▶ Required action:
Copy every record exactly, and keep the pictures out.

(Data to use begins)

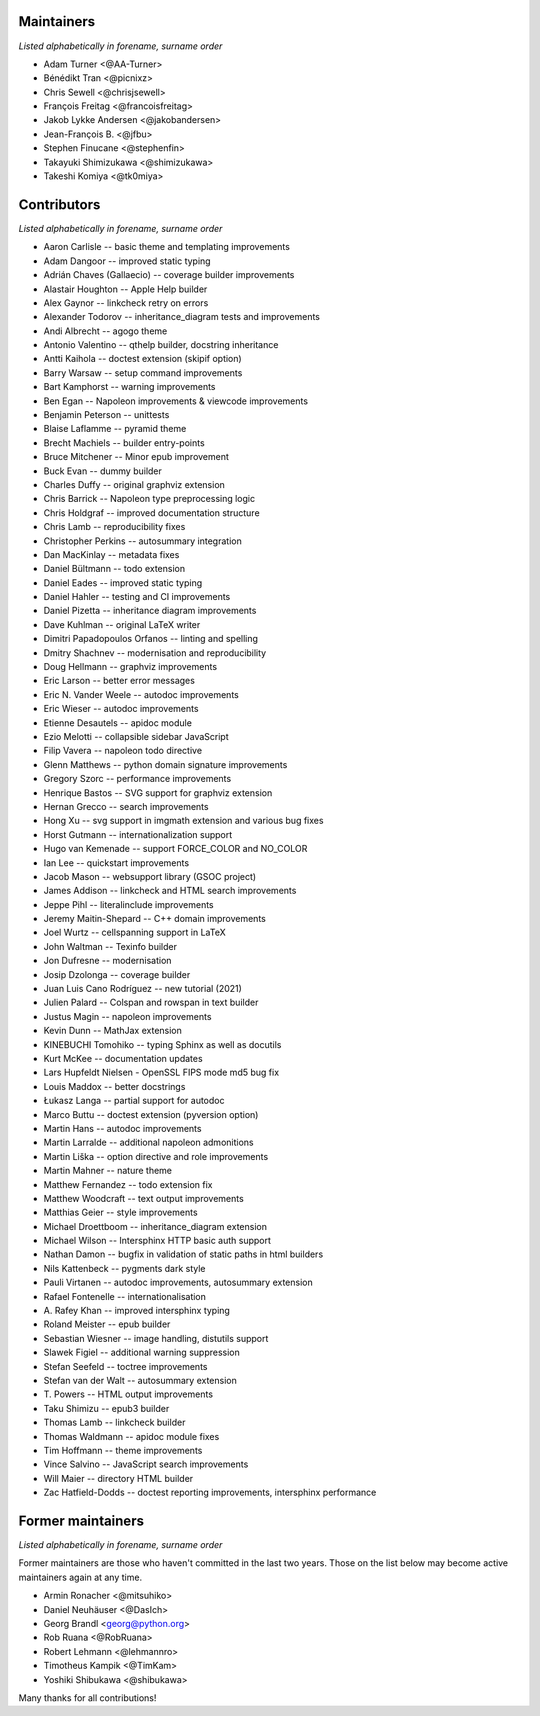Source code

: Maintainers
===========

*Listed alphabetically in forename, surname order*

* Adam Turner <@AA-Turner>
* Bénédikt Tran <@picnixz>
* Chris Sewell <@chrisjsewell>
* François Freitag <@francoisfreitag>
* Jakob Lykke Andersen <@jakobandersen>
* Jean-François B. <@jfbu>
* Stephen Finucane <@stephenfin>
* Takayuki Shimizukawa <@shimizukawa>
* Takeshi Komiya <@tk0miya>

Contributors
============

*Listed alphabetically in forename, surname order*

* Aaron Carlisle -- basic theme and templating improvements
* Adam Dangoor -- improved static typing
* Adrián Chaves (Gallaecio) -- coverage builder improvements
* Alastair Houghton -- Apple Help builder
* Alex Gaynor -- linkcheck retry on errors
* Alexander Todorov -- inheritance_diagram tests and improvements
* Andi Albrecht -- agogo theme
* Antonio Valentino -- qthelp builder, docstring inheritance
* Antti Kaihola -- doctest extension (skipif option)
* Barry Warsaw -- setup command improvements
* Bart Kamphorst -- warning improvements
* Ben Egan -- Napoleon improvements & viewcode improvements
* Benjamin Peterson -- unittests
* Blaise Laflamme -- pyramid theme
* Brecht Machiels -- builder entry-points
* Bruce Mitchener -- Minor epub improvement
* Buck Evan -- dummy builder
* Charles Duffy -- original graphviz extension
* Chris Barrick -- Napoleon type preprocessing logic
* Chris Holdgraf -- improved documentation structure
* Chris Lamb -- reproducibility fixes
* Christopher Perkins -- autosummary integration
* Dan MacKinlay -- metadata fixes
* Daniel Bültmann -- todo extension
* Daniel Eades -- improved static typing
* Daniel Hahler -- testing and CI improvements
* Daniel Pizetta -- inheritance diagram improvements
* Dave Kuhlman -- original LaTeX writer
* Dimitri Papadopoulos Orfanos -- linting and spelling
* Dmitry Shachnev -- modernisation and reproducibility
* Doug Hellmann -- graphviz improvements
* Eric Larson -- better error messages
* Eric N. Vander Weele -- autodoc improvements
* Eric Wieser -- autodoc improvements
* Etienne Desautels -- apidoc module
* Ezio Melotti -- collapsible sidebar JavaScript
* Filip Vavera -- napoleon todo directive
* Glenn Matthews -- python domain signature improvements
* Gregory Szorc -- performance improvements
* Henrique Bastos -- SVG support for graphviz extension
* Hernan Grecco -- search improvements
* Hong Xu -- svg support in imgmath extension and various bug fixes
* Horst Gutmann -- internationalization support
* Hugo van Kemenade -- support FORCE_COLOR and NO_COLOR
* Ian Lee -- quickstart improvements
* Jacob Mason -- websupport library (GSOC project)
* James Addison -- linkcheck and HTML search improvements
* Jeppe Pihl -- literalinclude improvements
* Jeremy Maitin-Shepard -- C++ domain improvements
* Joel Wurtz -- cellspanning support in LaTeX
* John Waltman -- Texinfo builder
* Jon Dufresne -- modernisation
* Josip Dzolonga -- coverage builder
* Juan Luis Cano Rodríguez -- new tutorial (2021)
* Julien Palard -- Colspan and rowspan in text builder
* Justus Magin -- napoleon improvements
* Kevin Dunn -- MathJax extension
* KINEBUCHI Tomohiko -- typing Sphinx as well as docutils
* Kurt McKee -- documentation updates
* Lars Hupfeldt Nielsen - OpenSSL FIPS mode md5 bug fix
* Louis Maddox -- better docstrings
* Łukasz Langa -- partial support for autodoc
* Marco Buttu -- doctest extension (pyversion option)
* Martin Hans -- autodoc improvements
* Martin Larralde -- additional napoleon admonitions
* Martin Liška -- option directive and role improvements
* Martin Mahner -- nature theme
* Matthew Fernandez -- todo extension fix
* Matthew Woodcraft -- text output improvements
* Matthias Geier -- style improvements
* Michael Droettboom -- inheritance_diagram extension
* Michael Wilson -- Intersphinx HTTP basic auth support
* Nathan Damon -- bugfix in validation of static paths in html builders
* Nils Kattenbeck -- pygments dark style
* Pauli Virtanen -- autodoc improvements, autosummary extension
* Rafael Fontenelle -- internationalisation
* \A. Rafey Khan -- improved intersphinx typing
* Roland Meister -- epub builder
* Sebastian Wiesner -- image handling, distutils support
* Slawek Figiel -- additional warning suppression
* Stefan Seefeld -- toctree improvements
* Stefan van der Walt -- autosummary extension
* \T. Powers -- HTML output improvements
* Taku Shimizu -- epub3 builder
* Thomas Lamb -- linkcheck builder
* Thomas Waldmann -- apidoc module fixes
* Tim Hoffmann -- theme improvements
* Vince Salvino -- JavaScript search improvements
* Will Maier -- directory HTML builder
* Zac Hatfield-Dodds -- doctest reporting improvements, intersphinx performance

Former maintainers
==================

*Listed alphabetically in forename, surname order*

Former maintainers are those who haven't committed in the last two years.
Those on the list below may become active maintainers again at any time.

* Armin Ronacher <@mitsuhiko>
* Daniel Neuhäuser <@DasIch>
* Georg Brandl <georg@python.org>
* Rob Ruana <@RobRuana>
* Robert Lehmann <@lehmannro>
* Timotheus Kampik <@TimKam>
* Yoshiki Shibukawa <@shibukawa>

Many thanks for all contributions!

(Data to use ends)

▶ Result for this exercise:
Source code

: Maintainers
===========

*Listed alphabetically in forename, surname order*

* Adam Turner <@AA-Turner>
* Bénédikt Tran <@picnixz>
* Chris Sewell <@chrisjsewell>
* François Freitag <@francoisfreitag>
* Jakob Lykke Andersen <@jakobandersen>
* Jean-François B. <@jfbu>
* Stephen Finucane <@stephenfin>
* Takayuki Shimizukawa <@shimizukawa>
* Takeshi Komiya <@tk0miya>

Contributors
============

*Listed alphabetically in forename, surname order*

* Aaron Carlisle -- basic theme and templating improvements
* Adam Dangoor -- improved static typing
* Adrián Chaves (Gallaecio) -- coverage builder improvements
* Alastair Houghton -- Apple Help builder
* Alex Gaynor -- linkcheck retry on errors
* Alexander Todorov -- inheritance_diagram tests and improvements
* Andi Albrecht -- agogo theme
* Antonio Valentino -- qthelp builder, docstring inheritance
* Antti Kaihola -- doctest extension (skipif option)
* Barry Warsaw -- setup command improvements
* Bart Kamphorst -- warning improvements
* Ben Egan -- Napoleon improvements & viewcode improvements
* Benjamin Peterson -- unittests
* Blaise Laflamme -- pyramid theme
* Brecht Machiels -- builder entry-points
* Bruce Mitchener -- Minor epub improvement
* Buck Evan -- dummy builder
* Charles Duffy -- original graphviz extension
* Chris Barrick -- Napoleon type preprocessing logic
* Chris Holdgraf -- improved documentation structure
* Chris Lamb -- reproducibility fixes
* Christopher Perkins -- autosummary integration
* Dan MacKinlay -- metadata fixes
* Daniel Bültmann -- todo extension
* Daniel Eades -- improved static typing
* Daniel Hahler -- testing and CI improvements
* Daniel Pizetta -- inheritance diagram improvements
* Dave Kuhlman -- original LaTeX writer
* Dimitri Papadopoulos Orfanos -- linting and spelling
* Dmitry Shachnev -- modernisation and reproducibility
* Doug Hellmann -- graphviz improvements
* Eric Larson -- better error messages
* Eric N. Vander Weele -- autodoc improvements
* Eric Wieser -- autodoc improvements
* Etienne Desautels -- apidoc module
* Ezio Melotti -- collapsible sidebar JavaScript
* Filip Vavera -- napoleon todo directive
* Glenn Matthews -- python domain signature improvements
* Gregory Szorc -- performance improvements
* Henrique Bastos -- SVG support for graphviz extension
* Hernan Grecco -- search improvements
* Hong Xu -- svg support in imgmath extension and various bug fixes
* Horst Gutmann -- internationalization support
* Hugo van Kemenade -- support FORCE_COLOR and NO_COLOR
* Ian Lee -- quickstart improvements
* Jacob Mason -- websupport library (GSOC project)
* James Addison -- linkcheck and HTML search improvements
* Jeppe Pihl -- literalinclude improvements
* Jeremy Maitin-Shepard -- C++ domain improvements
* Joel Wurtz -- cellspanning support in LaTeX
* John Waltman -- Texinfo builder
* Jon Dufresne -- modernisation
* Josip Dzolonga -- coverage builder
* Juan Luis Cano Rodríguez -- new tutorial (2021)
* Julien Palard -- Colspan and rowspan in text builder
* Justus Magin -- napoleon improvements
* Kevin Dunn -- MathJax extension
* KINEBUCHI Tomohiko -- typing Sphinx as well as docutils
* Kurt McKee -- documentation updates
* Lars Hupfeldt Nielsen - OpenSSL FIPS mode md5 bug fix
* Louis Maddox -- better docstrings
* Łukasz Langa -- partial support for autodoc
* Marco Buttu -- doctest extension (pyversion option)
* Martin Hans -- autodoc improvements
* Martin Larralde -- additional napoleon admonitions
* Martin Liška -- option directive and role improvements
* Martin Mahner -- nature theme
* Matthew Fernandez -- todo extension fix
* Matthew Woodcraft -- text output improvements
* Matthias Geier -- style improvements
* Michael Droettboom -- inheritance_diagram extension
* Michael Wilson -- Intersphinx HTTP basic auth support
* Nathan Damon -- bugfix in validation of static paths in html builders
* Nils Kattenbeck -- pygments dark style
* Pauli Virtanen -- autodoc improvements, autosummary extension
* Rafael Fontenelle -- internationalisation
* \A. Rafey Khan -- improved intersphinx typing
* Roland Meister -- epub builder
* Sebastian Wiesner -- image handling, distutils support
* Slawek Figiel -- additional warning suppression
* Stefan Seefeld -- toctree improvements
* Stefan van der Walt -- autosummary extension
* \T. Powers -- HTML output improvements
* Taku Shimizu -- epub3 builder
* Thomas Lamb -- linkcheck builder
* Thomas Waldmann -- apidoc module fixes
* Tim Hoffmann -- theme improvements
* Vince Salvino -- JavaScript search improvements
* Will Maier -- directory HTML builder
* Zac Hatfield-Dodds -- doctest reporting improvements, intersphinx performance

Former maintainers
==================

*Listed alphabetically in forename, surname order*

Former maintainers are those who haven't committed in the last two years.
Those on the list below may become active maintainers again at any time.

* Armin Ronacher <@mitsuhiko>
* Daniel Neuhäuser <@DasIch>
* Georg Brandl <georg@python.org>
* Rob Ruana <@RobRuana>
* Robert Lehmann <@lehmannro>
* Timotheus Kampik <@TimKam>
* Yoshiki Shibukawa <@shibukawa>

Many thanks for all contributions!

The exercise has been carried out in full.